After surpassing these challenging rock conditions, the machine achieved a world record-breaking month for any TBM 11 m (36 ft) in diameter or larger. During July 2009, the TBM excavated 468 m (1,500 ft) in one month and advanced 153 m (503 ft) in one week overcoming significant geological challenges. May 2011, marked the completion of the TBM's drive. A well-attended ceremony celebrated the final breakthrough of the 14.4 m (47.2 ft) diameter Robbins Main Beam, following advance into a 300 m (1,000ft) long grout tunnel on March 1, 2011.
A rotary-type ring beam erector was provided, with provisions to hydraulically lift the ring beam or channel section into place and hydraulically expand the steel sections against the bored rock.
Wire Mesh Erector/Material Handling Cart
A dual function handling cart, known as the donkey, is located on the top section of the TBM main beam. The donkey transports the steel sections and wire mesh forward into the L-1 working area.
Two Atlas Copcp 6.4-m- (21-ft-) long BMH 6000 series hydraulic drills with powerful COP 1532 hydraulic hammers were installed. The drills are installed on a rotary position locator, which allows independent operation of each drill. The position locator allows the various drill positions to be achieved to install the 6-m- (20-ft-) long rock bolts as per project requirements. Design of the system allows the bolts to be installed during the boring operation.
To assist the tunnel operating personnel in the installation of the rock support, there are various stationary and mobile work platforms located in the L-1 area. These platforms allow rock scaling, wire mesh and other ground support functions to be performed.
A shotcrete robot has been installed and integrated into the work platforms. The robot has been supplied by Rowa (Wangen, Switzerland)/Meyco-BASF (Switzerland, TX). It includes a boom to allow shotcrete coverage over a 180° section of the tunnel crown and at a rate of 15 m3 /h (530 cu ft/hour).
Other major changes to the TBM L1 area became necessary to reach the caved areas, including the addition of two hydraulic man baskets and special drill rigs, mesh and anchors. These changes were made incrementally as TBM progress allowed it.
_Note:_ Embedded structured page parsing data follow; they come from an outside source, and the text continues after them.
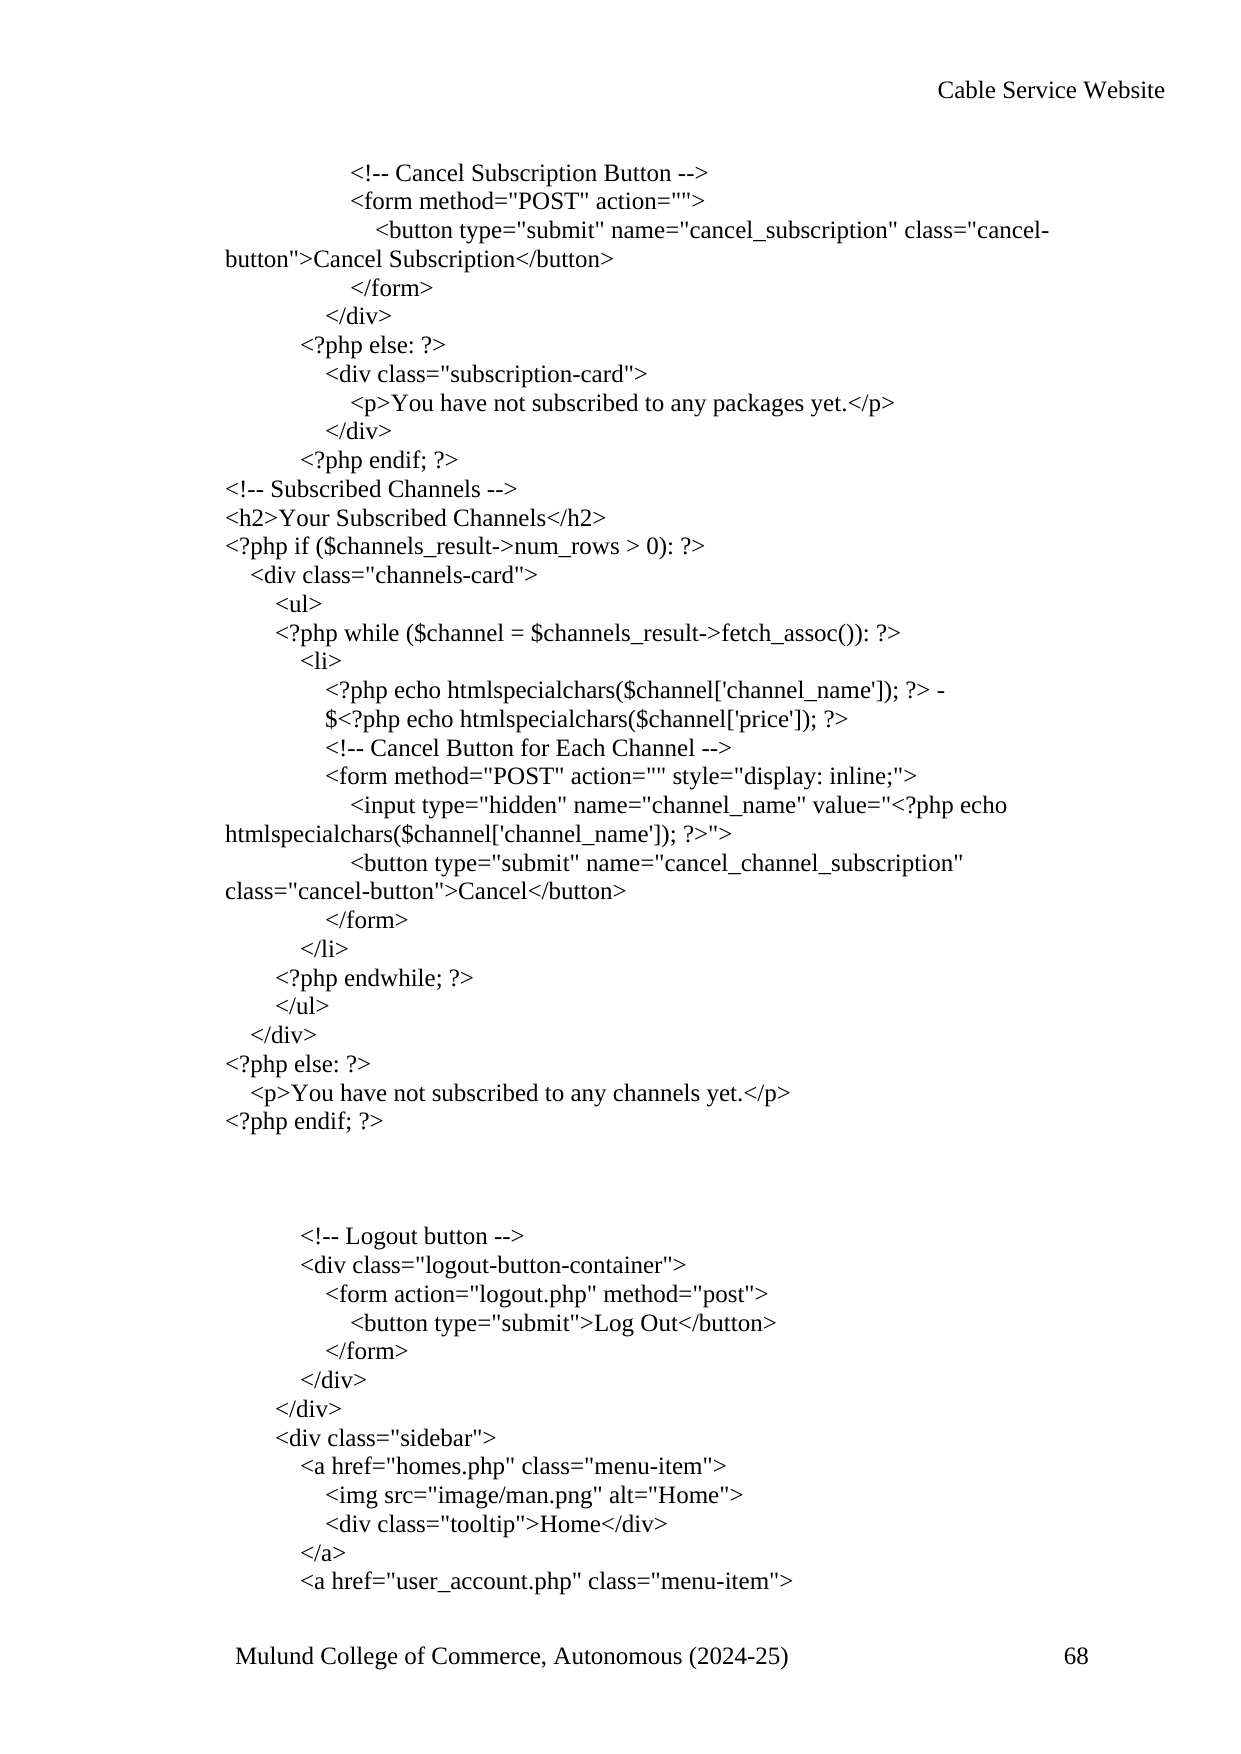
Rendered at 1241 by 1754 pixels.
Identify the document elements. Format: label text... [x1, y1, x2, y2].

text </div> [225, 301, 1090, 330]
text </li> [225, 934, 1090, 963]
text </div> [225, 1394, 1090, 1423]
text <form method="POST" action=""> [225, 186, 1090, 215]
text <div class="channels-card"> [225, 560, 1090, 589]
text <ul> [225, 589, 1090, 618]
text <img src="image/man.png" alt="Home"> [225, 1480, 1090, 1509]
text <!-- Subscribed Channels --> [225, 474, 1090, 503]
text <p>You have not subscribed to any channels yet.</p> [225, 1078, 1090, 1106]
text <div class="subscription-card"> [225, 359, 1090, 388]
text <a href="homes.php" class="menu-item"> [225, 1451, 1090, 1480]
text <p>You have not subscribed to any packages yet.</p> [225, 388, 1090, 416]
text <?php echo htmlspecialchars($channel['channel_name']); ?> - [225, 675, 1090, 704]
text <?php if ($channels_result->num_rows > 0): ?> [225, 531, 1090, 560]
text <form method="POST" action="" style="display: inline;"> [225, 761, 1090, 790]
text <!-- Cancel Subscription Button --> [225, 158, 1090, 186]
text <button type="submit" name="cancel_subscription" class="cancel-button">Cancel Subscription</button> [225, 215, 1090, 273]
text $<?php echo htmlspecialchars($channel['price']); ?> [225, 704, 1090, 733]
text <?php endif; ?> [225, 445, 1090, 474]
text <div class="logout-button-container"> [225, 1250, 1090, 1279]
text <?php endif; ?> [225, 1106, 1090, 1135]
text <?php else: ?> [225, 330, 1090, 359]
text <?php endwhile; ?> [225, 963, 1090, 991]
text <input type="hidden" name="channel_name" value="<?php echo htmlspecialchars($channel['channel_name']); ?>"> [225, 790, 1090, 848]
text <button type="submit">Log Out</button> [225, 1308, 1090, 1336]
text <?php else: ?> [225, 1049, 1090, 1078]
text <h2>Your Subscribed Channels</h2> [225, 503, 1090, 531]
text <a href="user_account.php" class="menu-item"> [225, 1566, 1090, 1595]
text </ul> [225, 991, 1090, 1020]
text <button type="submit" name="cancel_channel_subscription" class="cancel-button">Cancel</button> [225, 848, 1090, 905]
text <?php while ($channel = $channels_result->fetch_assoc()): ?> [225, 618, 1090, 646]
text <!-- Logout button --> [225, 1221, 1090, 1250]
text </div> [225, 416, 1090, 445]
text </form> [225, 905, 1090, 934]
text </form> [225, 1336, 1090, 1365]
text </a> [225, 1538, 1090, 1566]
text </div> [225, 1020, 1090, 1049]
text </form> [225, 273, 1090, 301]
text <div class="sidebar"> [225, 1423, 1090, 1451]
text <div class="tooltip">Home</div> [225, 1509, 1090, 1538]
text <li> [225, 646, 1090, 675]
text </div> [225, 1365, 1090, 1394]
text <!-- Cancel Button for Each Channel --> [225, 733, 1090, 761]
text <form action="logout.php" method="post"> [225, 1279, 1090, 1308]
With the new method, the over-break could be limited to 0.5m - 1 m (1.6 - 3 ft), though the excavation process slowed to a maximum 5 m/d (16 ft/day).
A Dream Come True
Well, such is the status of the Niagara Tunnel that it has been showered upon a lot of accolades. At a ceremony to celebrate water flowing in the tunnel, OPG President and CEO Tom Mitchell congratulated the contractor STRABAG and remarked "The hundreds of men and women who worked with extremely difficult rock conditions to safely complete this engineering marvel. OPG Chairman, Jake Epp said, "The tunnel has claimed the attention of the entire world and it's a fitting representative of Canada's, Ontario's and OPG's great legacy of electricity development and operation." Meanwhile, Ontario's Minister of Energy, Bob Chiarelli commented, "This project is a source of pride as an engineering feat and as a practical solution for meeting Ontario's energy needs through clean sources." After all, it's a dream come true for Canada and the whole world should know it.